THE 68th NMO SELECTION TESTS FOR THE BALKAN AND INTERNATIONAL MATHEMATICAL OLYMPIADS

Begin by noticing that a regular polygon with an odd number of vertices has no perpendicular diagonals. Suppose, if possible, that $u,v,x,y$ are vertices, and $uv$ and $xy$ are perpendicular. Consider the vertex $w$ on the perpendicular bisectrix of the segment $uv$, and its antipode $w^{\prime }$ on the circumcircle. Since the segments $wx$ and $w^{\prime }y$ have equal lengths, and $w,x,y$ are vertices of the regular polygon, so is $w^{\prime }$, contradicting the fact that a regular polygon with an odd number of vertices contains no pair of antipodes on the circumcircle.

Since the maximum number of pairwise non-crossing diagonals of a convex $k$-gon is $k-3$, this solves the problem if $n$ is odd.

We now show by induction on $n$ that a cyclic $n$-gon has at most $n-2$ pairwise non-crossing or perpendicular diagonals.

The base case $n=3$ holds vacuously, so let $n\ge 4$, assume the upper bound for any cyclic polygon with less than $n$ vertices, and consider a set $S$ of pairwise non-crossing or perpendicular diagonals of a cyclic $n$-gon.

Assume first that some diagonal in $S$ is crossed by no other diagonal in $S$. That diagonal splits the $n$-gon into an $\ell$-gon and an $m$-gon, where $\ell +m=n+2$, and splits $S$ into corresponding diagonals of the two. Since one of these polygons, say, the $\ell$-gon, lies in a half-circumdisc, no pair of diagonals of the $\ell$-gon cross orthogonally. Consequently, the diagonals in $S$ joining vertices of the $\ell$-gon are pairwise non-crossing, so there are at most $\ell -3$ such. By the induction hypothesis, the $m$-gon has at most $m-2$ pairwise non-crossing or perpendicular diagonals, so $|S|\le (\ell -3)+(m-2)+1=n-2$.

We are left with the case where each diagonal in $S$ is crossed by, and hence perpendicular to, at least one other diagonal in $S$. Fix two crossing, hence orthogonal, diagonals $d$ and $d^{\prime }$ in $S$. Their endpoints split the circumcircle into four non-overlapping arcs, none of which exceeds a semicircle.

We show that any diagonal in $S$ is parallel to one of these two diagonals. Suppose, if possible, that $\delta$ is a diagonal in $S$ parallel to neither. Then one of the four non-overlapping arcs above contains both endpoints of $\delta$. The diagonal ${\delta }^{\prime }$ in $S$, crossing $\delta$ orthogonally, crosses at least one of $d$ and $d^{\prime }$, and since $\delta$ is parallel to neither, ${\delta }^{\prime }$ is orthogonal to neither – a contradiction.

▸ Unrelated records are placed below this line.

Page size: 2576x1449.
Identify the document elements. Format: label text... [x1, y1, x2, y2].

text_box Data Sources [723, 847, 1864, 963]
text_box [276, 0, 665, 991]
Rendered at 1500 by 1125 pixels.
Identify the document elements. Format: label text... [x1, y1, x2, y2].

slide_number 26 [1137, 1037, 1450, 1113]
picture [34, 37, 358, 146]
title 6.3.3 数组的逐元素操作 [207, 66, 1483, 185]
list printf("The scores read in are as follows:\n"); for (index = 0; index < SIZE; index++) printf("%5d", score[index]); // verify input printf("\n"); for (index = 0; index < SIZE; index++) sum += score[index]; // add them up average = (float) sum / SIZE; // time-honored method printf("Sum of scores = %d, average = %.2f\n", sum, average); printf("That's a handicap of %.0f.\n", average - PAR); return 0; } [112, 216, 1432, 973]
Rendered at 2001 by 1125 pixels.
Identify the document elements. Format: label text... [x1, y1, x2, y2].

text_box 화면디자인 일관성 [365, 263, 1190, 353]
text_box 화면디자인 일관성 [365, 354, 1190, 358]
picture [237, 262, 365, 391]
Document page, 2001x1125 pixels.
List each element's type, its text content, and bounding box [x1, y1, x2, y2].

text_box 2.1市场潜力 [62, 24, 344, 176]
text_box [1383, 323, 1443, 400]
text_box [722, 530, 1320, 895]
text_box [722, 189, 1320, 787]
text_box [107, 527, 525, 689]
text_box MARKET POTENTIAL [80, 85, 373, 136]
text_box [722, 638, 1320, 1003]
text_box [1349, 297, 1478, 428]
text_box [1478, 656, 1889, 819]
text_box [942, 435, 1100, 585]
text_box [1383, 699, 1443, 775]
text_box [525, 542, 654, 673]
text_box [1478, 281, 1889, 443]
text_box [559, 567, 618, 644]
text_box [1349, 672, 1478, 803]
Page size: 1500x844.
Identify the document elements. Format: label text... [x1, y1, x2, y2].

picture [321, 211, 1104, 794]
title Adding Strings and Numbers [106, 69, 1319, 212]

Consequently, at most two diagonals in $S$ may emanate from a vertex of the $n$-gon. Further, no other diagonal in $S$ may emanate from either vertex of the longest diagonal in $S$ parallel to $d$ — otherwise, such a diagonal would be orthogonally crossed by a longer diagonal in $S$. The same holds for the longest diagonal in $S$ parallel to $d^{\prime }$. To conclude, $|S|\le \frac{1}{2}(2(n-4)+4)=n-2$.